Backpropagation Algorithm

Input : A training example, $(x,y)\in \R^m\times\R^{m'}$

Set the activation in the input layer
$a^1 = x$
for each $l=(2\cdots L)$ , feed forward
$z^l = w^la^{l-1}+b^l$
$a^l = \phi(z^l)$
Compute local gradient for output layer
$\delta^L := \nabla_{a^L}C \odot \phi'(z^L)$
Backpropagate local gradients for hidden layers, i.e
For each $l=(L-1 \cdots 2)$
$\hspace{10px}\delta^l := \left( (w^{l+1})^T\delta^{l+1}\right)\odot \phi'(z^l)$
return the partial derivatioes
$\frac{\delta C}{\delta w_{jk}^l} = a_k^{l-1}\delta_j^l$
$\frac{\delta C}{\delta b_j^l} = \delta_j^l$

Training Feed-Forward Neural Networks

Assume $n$ training samples

$(x_1,y_1),\cdots,(x_n,y_n)$

and a cost function:

$C = \frac{1}{m}\sum_{i=1}^n C_i$

Where $C_i$ is the cost on the $i^{th}$ example.

For example, with Mean Squared error, we can define it as:

$C_i = \frac{1}{2}(y_i-a^L)$

Where $a^L$ is the output of the network when $a^1 = x_i$

Backpropagation gives us the gradient of the overall cost function as follows:

(19)

$\frac{\delta C}{\delta w^l} = \frac{1}{m}\sum_{i=1}^n \frac{\delta C_i}{\delta w^l}$

$\frac{\delta C}{\delta b^l} = \frac{1}{m}\sum_{i=1}^n \frac{\delta C_i}{\delta B^l}$

Note: these provide the average gradient per training example

We can now use gradient descent to optimise the weights, $w$ and biases, $b$ .

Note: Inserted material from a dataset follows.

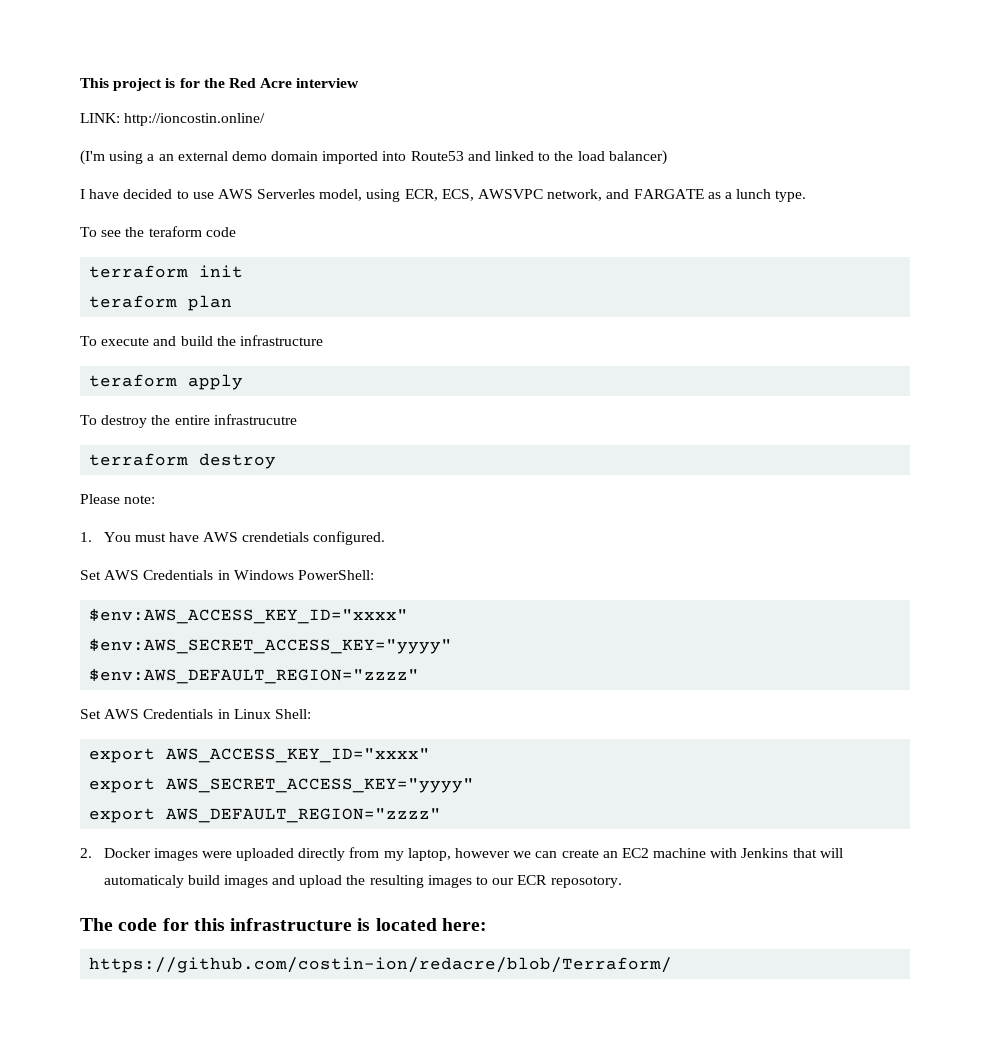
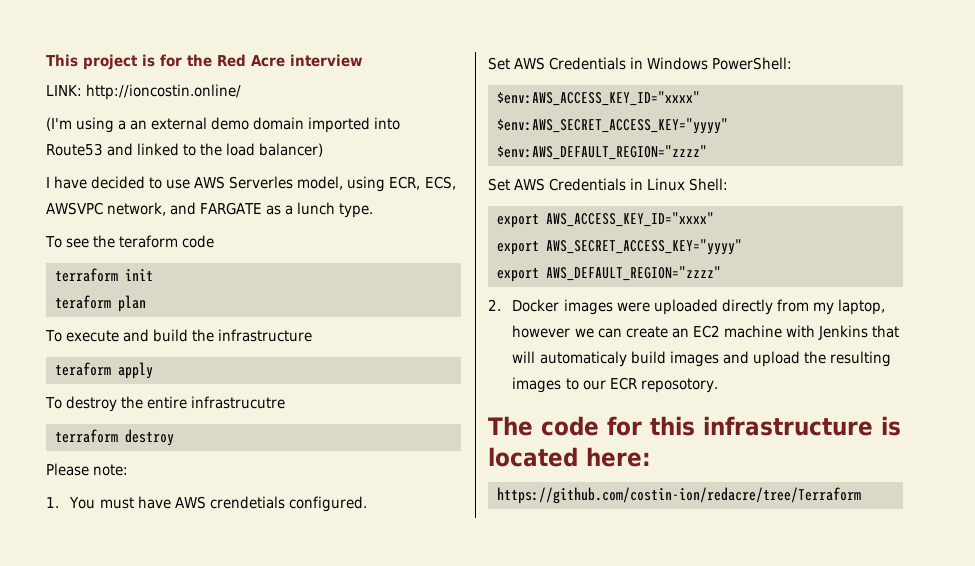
[89,957,673,973] https://github.com/costin-ion/redacre/blob/Terraform/ -> [497,487,861,504] https://github.com/costin-ion/redacre/tree/Terraform

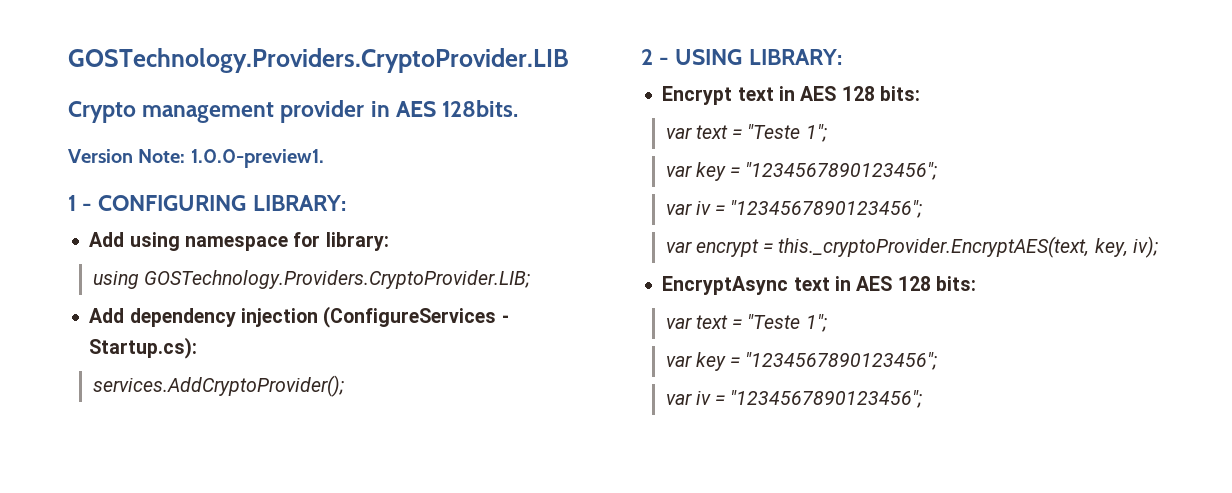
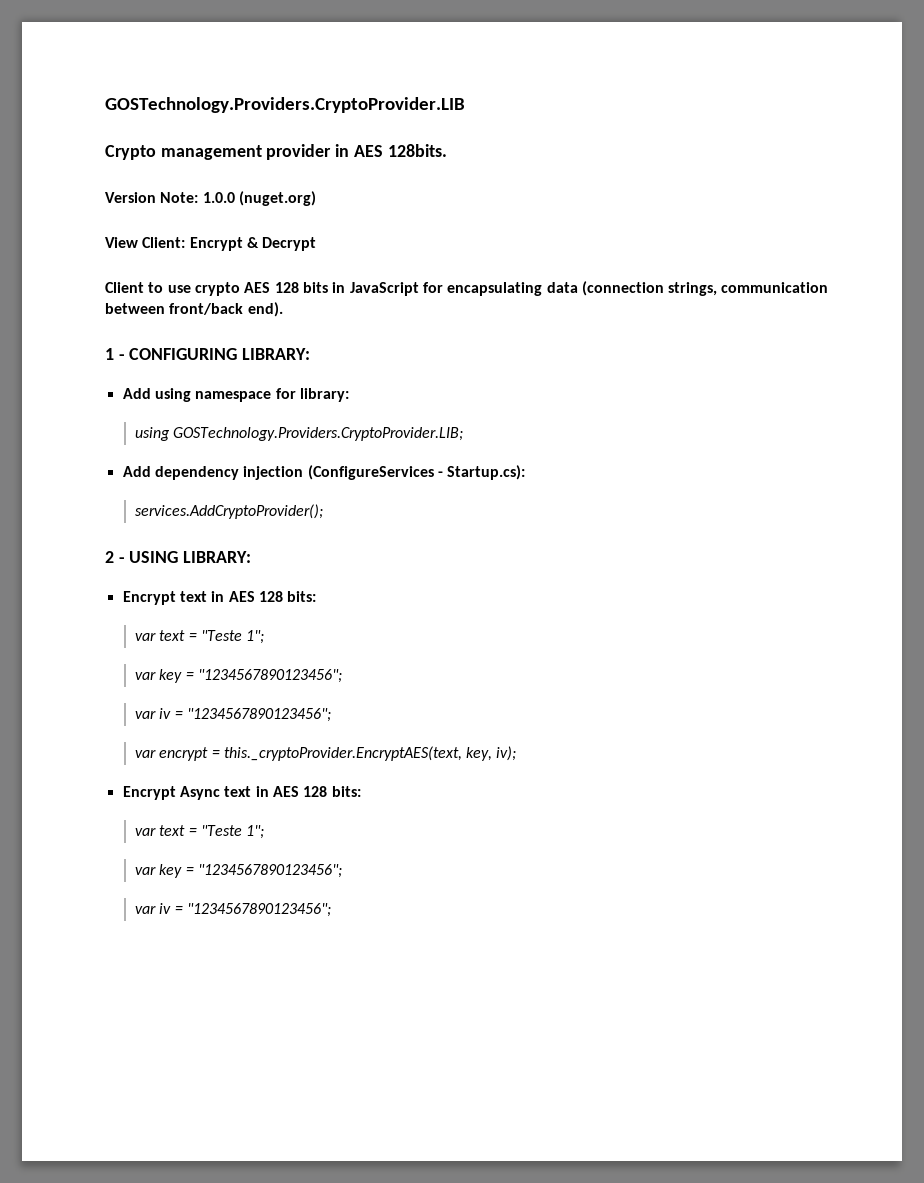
[190,149,324,168] 1.0.0-preview1. -> [202,191,316,206] [105,237,317,251] [105,281,829,296] [105,302,283,317] 1.0.0 (nuget.org) // View Client: Encrypt & Decrypt // Client to use crypto AES 128 bits in JavaScript for encapsulating data (connection strings, communication between front/back end).
[662,276,789,295] EncryptAsync -> [122,786,220,800] Encrypt Async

Mini-Batch Gradient Descent

Computing the gradients is expensive when the number of training examples, $n$ is large

We can approximate the gradients:

(20)

$\frac{\delta C}{\delta w^l} \approx \frac{1}{b}\sum_{i=1}^b \frac{\delta C_i}{\delta w^l}$

$\frac{\delta C}{\delta b^l} \approx \frac{1}{b} \sum_{i=1}^b \frac{\delta C_i}{\delta b^l}$

using a random "mini-batch" of $b\leq n$ training examples

Size	Name
$1<b<n$	Mini-batch Gradient Descent
$b=1$	Stochastic Gradient Descent
$b=n$	Batch Gradient Descent

It is common to use mini-batch size of $b \in (20,100)$